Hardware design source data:
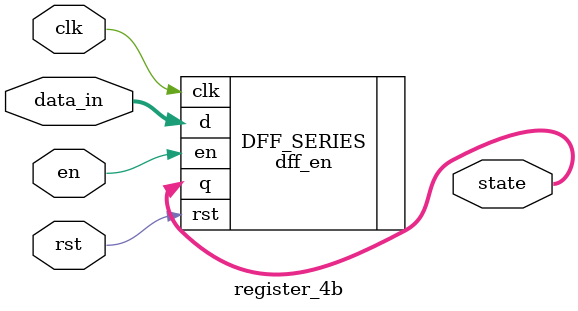
<source format=v>
module register_4b(en, clk, rst, data_in, state);

    input clk, rst, en;
    input [3:0] data_in;
    output [3:0] state;
	
	dff_en DFF_SERIES(.en(en), .clk(clk), .rst(rst), .d(data_in), .q(state));

endmodule
</source>
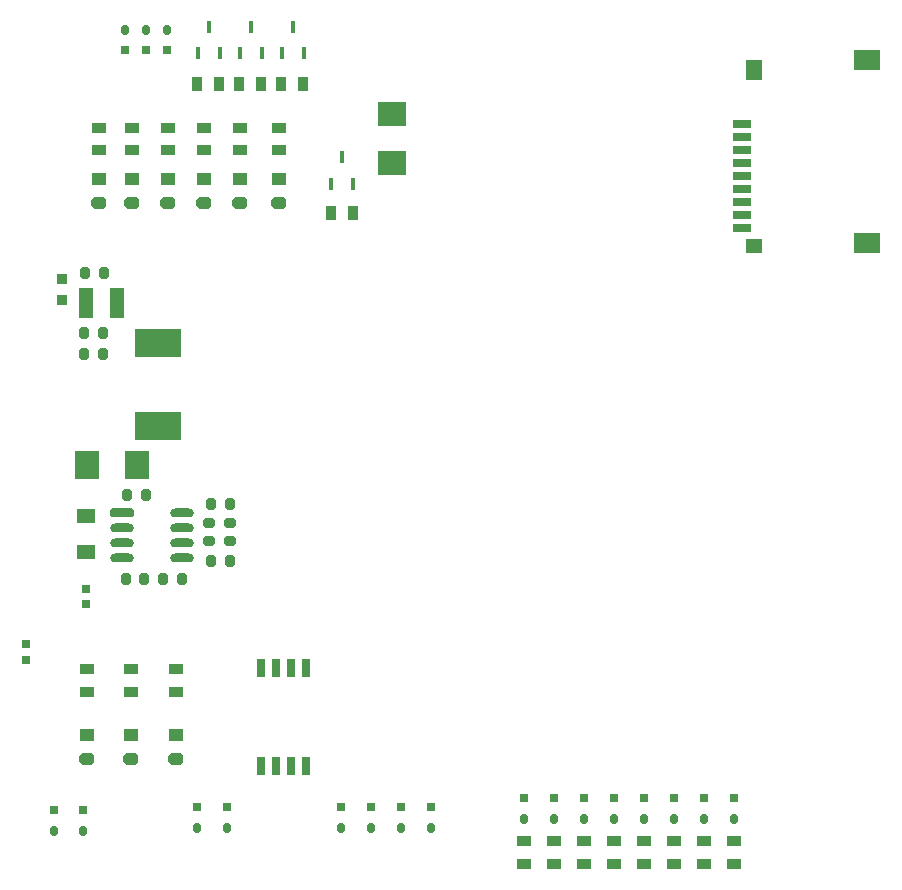
<source format=gtp>
G04*
G04 #@! TF.GenerationSoftware,Altium Limited,Altium Designer,21.0.3 (12)*
G04*
G04 Layer_Color=8421504*
%FSLAX25Y25*%
%MOIN*%
G70*
G04*
G04 #@! TF.SameCoordinates,E6294E34-86D8-4D4B-B4CD-31F9D36B8334*
G04*
G04*
G04 #@! TF.FilePolarity,Positive*
G04*
G01*
G75*
%ADD24R,0.02756X0.03150*%
G04:AMPARAMS|DCode=25|XSize=31.5mil|YSize=27.56mil|CornerRadius=0mil|HoleSize=0mil|Usage=FLASHONLY|Rotation=270.000|XOffset=0mil|YOffset=0mil|HoleType=Round|Shape=Octagon|*
%AMOCTAGOND25*
4,1,8,-0.00689,-0.01575,0.00689,-0.01575,0.01378,-0.00886,0.01378,0.00886,0.00689,0.01575,-0.00689,0.01575,-0.01378,0.00886,-0.01378,-0.00886,-0.00689,-0.01575,0.0*
%
%ADD25OCTAGOND25*%

%ADD26R,0.05000X0.03500*%
%ADD27R,0.05000X0.04000*%
G04:AMPARAMS|DCode=28|XSize=40mil|YSize=50mil|CornerRadius=0mil|HoleSize=0mil|Usage=FLASHONLY|Rotation=270.000|XOffset=0mil|YOffset=0mil|HoleType=Round|Shape=Octagon|*
%AMOCTAGOND28*
4,1,8,0.02500,0.01000,0.02500,-0.01000,0.01500,-0.02000,-0.01500,-0.02000,-0.02500,-0.01000,-0.02500,0.01000,-0.01500,0.02000,0.01500,0.02000,0.02500,0.01000,0.0*
%
%ADD28OCTAGOND28*%

%ADD29R,0.02559X0.05906*%
%ADD30R,0.03000X0.03000*%
G04:AMPARAMS|DCode=31|XSize=37mil|YSize=32mil|CornerRadius=8mil|HoleSize=0mil|Usage=FLASHONLY|Rotation=90.000|XOffset=0mil|YOffset=0mil|HoleType=Round|Shape=RoundedRectangle|*
%AMROUNDEDRECTD31*
21,1,0.03700,0.01600,0,0,90.0*
21,1,0.02100,0.03200,0,0,90.0*
1,1,0.01600,0.00800,0.01050*
1,1,0.01600,0.00800,-0.01050*
1,1,0.01600,-0.00800,-0.01050*
1,1,0.01600,-0.00800,0.01050*
%
%ADD31ROUNDEDRECTD31*%
G04:AMPARAMS|DCode=32|XSize=37mil|YSize=32mil|CornerRadius=8mil|HoleSize=0mil|Usage=FLASHONLY|Rotation=180.000|XOffset=0mil|YOffset=0mil|HoleType=Round|Shape=RoundedRectangle|*
%AMROUNDEDRECTD32*
21,1,0.03700,0.01600,0,0,180.0*
21,1,0.02100,0.03200,0,0,180.0*
1,1,0.01600,-0.01050,0.00800*
1,1,0.01600,0.01050,0.00800*
1,1,0.01600,0.01050,-0.00800*
1,1,0.01600,-0.01050,-0.00800*
%
%ADD32ROUNDEDRECTD32*%
%ADD33R,0.07874X0.09449*%
%ADD34R,0.15748X0.09449*%
%ADD35R,0.05000X0.10000*%
%ADD36R,0.03700X0.03200*%
%ADD37R,0.06299X0.02756*%
%ADD38R,0.08661X0.06693*%
%ADD39R,0.05512X0.07087*%
%ADD40R,0.05512X0.04724*%
%ADD41R,0.09449X0.07874*%
%ADD42R,0.03500X0.05000*%
%ADD43R,0.01772X0.03937*%
%ADD44R,0.06000X0.05000*%
%ADD45O,0.08000X0.03000*%
G04:AMPARAMS|DCode=46|XSize=80mil|YSize=30mil|CornerRadius=0mil|HoleSize=0mil|Usage=FLASHONLY|Rotation=0.000|XOffset=0mil|YOffset=0mil|HoleType=Round|Shape=Octagon|*
%AMOCTAGOND46*
4,1,8,0.04000,-0.00750,0.04000,0.00750,0.03250,0.01500,-0.03250,0.01500,-0.04000,0.00750,-0.04000,-0.00750,-0.03250,-0.01500,0.03250,-0.01500,0.04000,-0.00750,0.0*
%
%ADD46OCTAGOND46*%

D24*
X105500Y88693D02*
D03*
X332000Y92693D02*
D03*
X322000D02*
D03*
X312000Y92693D02*
D03*
X302000Y92693D02*
D03*
X292000Y92693D02*
D03*
X282000D02*
D03*
X272000D02*
D03*
X262000D02*
D03*
X221000Y89693D02*
D03*
X231000D02*
D03*
X211000D02*
D03*
X201000D02*
D03*
X163000D02*
D03*
X153000D02*
D03*
X115000Y88693D02*
D03*
X143000Y342307D02*
D03*
X136000D02*
D03*
X129000D02*
D03*
D25*
X105500Y82000D02*
D03*
X332000Y86000D02*
D03*
X322000D02*
D03*
X312000Y86000D02*
D03*
X302000Y86000D02*
D03*
X292000D02*
D03*
X282000D02*
D03*
X272000Y86000D02*
D03*
X262000Y86000D02*
D03*
X221000Y83000D02*
D03*
X231000D02*
D03*
X211000D02*
D03*
X201000D02*
D03*
X163000D02*
D03*
X153000D02*
D03*
X115000Y82000D02*
D03*
X143000Y349000D02*
D03*
X136000D02*
D03*
X129000D02*
D03*
D26*
X332000Y78480D02*
D03*
X332000Y71000D02*
D03*
X322000Y78480D02*
D03*
Y71000D02*
D03*
X312000Y78480D02*
D03*
X312000Y71000D02*
D03*
X302000Y78480D02*
D03*
X302000Y71000D02*
D03*
X292000Y78480D02*
D03*
X292000Y71000D02*
D03*
X282000Y78480D02*
D03*
X282000Y71000D02*
D03*
X272000Y78480D02*
D03*
Y71000D02*
D03*
X262000Y78480D02*
D03*
X262000Y71000D02*
D03*
X146000Y128260D02*
D03*
X146000Y135740D02*
D03*
X131000Y128260D02*
D03*
X131000Y135740D02*
D03*
X116500Y128260D02*
D03*
X116500Y135740D02*
D03*
X155500Y308759D02*
D03*
X155500Y316240D02*
D03*
X167500Y308759D02*
D03*
X167500Y316240D02*
D03*
X180500Y308759D02*
D03*
Y316240D02*
D03*
X143500Y308759D02*
D03*
X143500Y316240D02*
D03*
X131500Y308759D02*
D03*
X131500Y316240D02*
D03*
X120500Y308759D02*
D03*
Y316240D02*
D03*
D27*
X116500Y114000D02*
D03*
X131000D02*
D03*
X146000D02*
D03*
X155500Y299240D02*
D03*
X167500Y299240D02*
D03*
X180500Y299240D02*
D03*
X143500D02*
D03*
X131500Y299240D02*
D03*
X120500Y299240D02*
D03*
D28*
X116500Y106000D02*
D03*
X131000D02*
D03*
X146000D02*
D03*
X155500Y291241D02*
D03*
X167500Y291241D02*
D03*
X180500Y291241D02*
D03*
X143500D02*
D03*
X131500Y291241D02*
D03*
X120500D02*
D03*
D29*
X174500Y136339D02*
D03*
X179500D02*
D03*
X189500Y103661D02*
D03*
X184500Y103661D02*
D03*
X179500Y103661D02*
D03*
X174500D02*
D03*
X189500Y136339D02*
D03*
X184500D02*
D03*
D30*
X96000Y144118D02*
D03*
Y139000D02*
D03*
X116000Y157441D02*
D03*
Y162559D02*
D03*
D31*
X135394Y166000D02*
D03*
X129181D02*
D03*
X141787Y166000D02*
D03*
X148000Y166000D02*
D03*
X157787Y172000D02*
D03*
X164000Y172000D02*
D03*
X157787Y191000D02*
D03*
X164000Y191000D02*
D03*
X136000Y194000D02*
D03*
X129787D02*
D03*
X121606Y241000D02*
D03*
X115394Y241000D02*
D03*
X121606Y248000D02*
D03*
X115394D02*
D03*
X115787Y268000D02*
D03*
X122000Y268000D02*
D03*
D32*
X157000Y184606D02*
D03*
X157000Y178394D02*
D03*
X164000Y178394D02*
D03*
X164000Y184606D02*
D03*
D33*
X133000Y204000D02*
D03*
X116465Y204000D02*
D03*
D34*
X140000Y217000D02*
D03*
Y244559D02*
D03*
D35*
X126236Y258000D02*
D03*
X116000Y258000D02*
D03*
D36*
X108000Y259000D02*
D03*
Y266000D02*
D03*
D37*
X334661Y317358D02*
D03*
Y313028D02*
D03*
Y308697D02*
D03*
Y304366D02*
D03*
Y300035D02*
D03*
Y295705D02*
D03*
Y291374D02*
D03*
Y282713D02*
D03*
Y287043D02*
D03*
D38*
X376425Y339012D02*
D03*
Y277988D02*
D03*
D39*
X338630Y335469D02*
D03*
D40*
X338630Y276988D02*
D03*
D41*
X218032Y304465D02*
D03*
Y321000D02*
D03*
D42*
X205031Y288000D02*
D03*
X197551D02*
D03*
X181000Y331000D02*
D03*
X188480D02*
D03*
X167000D02*
D03*
X174480Y331000D02*
D03*
X153000Y331000D02*
D03*
X160480D02*
D03*
D43*
X201291Y306429D02*
D03*
X205031Y297500D02*
D03*
X197551D02*
D03*
X181260Y341071D02*
D03*
X188740D02*
D03*
X185000Y350000D02*
D03*
X167260Y341071D02*
D03*
X174740D02*
D03*
X171000Y350000D02*
D03*
X153260Y341071D02*
D03*
X160740Y341071D02*
D03*
X157000Y350000D02*
D03*
D44*
X116000Y175000D02*
D03*
X116000Y187000D02*
D03*
D45*
X148000Y183000D02*
D03*
X128000Y173000D02*
D03*
Y178000D02*
D03*
X148000Y188000D02*
D03*
Y178000D02*
D03*
Y173000D02*
D03*
X128000Y183000D02*
D03*
D46*
X128000Y188000D02*
D03*
M02*

</source>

#### Task objective:
Those lines of the records that contain the string "XOffset" should be identified and copied.

#### Solution to this problem:
G04:AMPARAMS|DCode=25|XSize=31.5mil|YSize=27.56mil|CornerRadius=0mil|HoleSize=0mil|Usage=FLASHONLY|Rotation=270.000|XOffset=0mil|YOffset=0mil|HoleType=Round|Shape=Octagon|*
G04:AMPARAMS|DCode=28|XSize=40mil|YSize=50mil|CornerRadius=0mil|HoleSize=0mil|Usage=FLASHONLY|Rotation=270.000|XOffset=0mil|YOffset=0mil|HoleType=Round|Shape=Octagon|*
G04:AMPARAMS|DCode=31|XSize=37mil|YSize=32mil|CornerRadius=8mil|HoleSize=0mil|Usage=FLASHONLY|Rotation=90.000|XOffset=0mil|YOffset=0mil|HoleType=Round|Shape=RoundedRectangle|*
G04:AMPARAMS|DCode=32|XSize=37mil|YSize=32mil|CornerRadius=8mil|HoleSize=0mil|Usage=FLASHONLY|Rotation=180.000|XOffset=0mil|YOffset=0mil|HoleType=Round|Shape=RoundedRectangle|*
G04:AMPARAMS|DCode=46|XSize=80mil|YSize=30mil|CornerRadius=0mil|HoleSize=0mil|Usage=FLASHONLY|Rotation=0.000|XOffset=0mil|YOffset=0mil|HoleType=Round|Shape=Octagon|*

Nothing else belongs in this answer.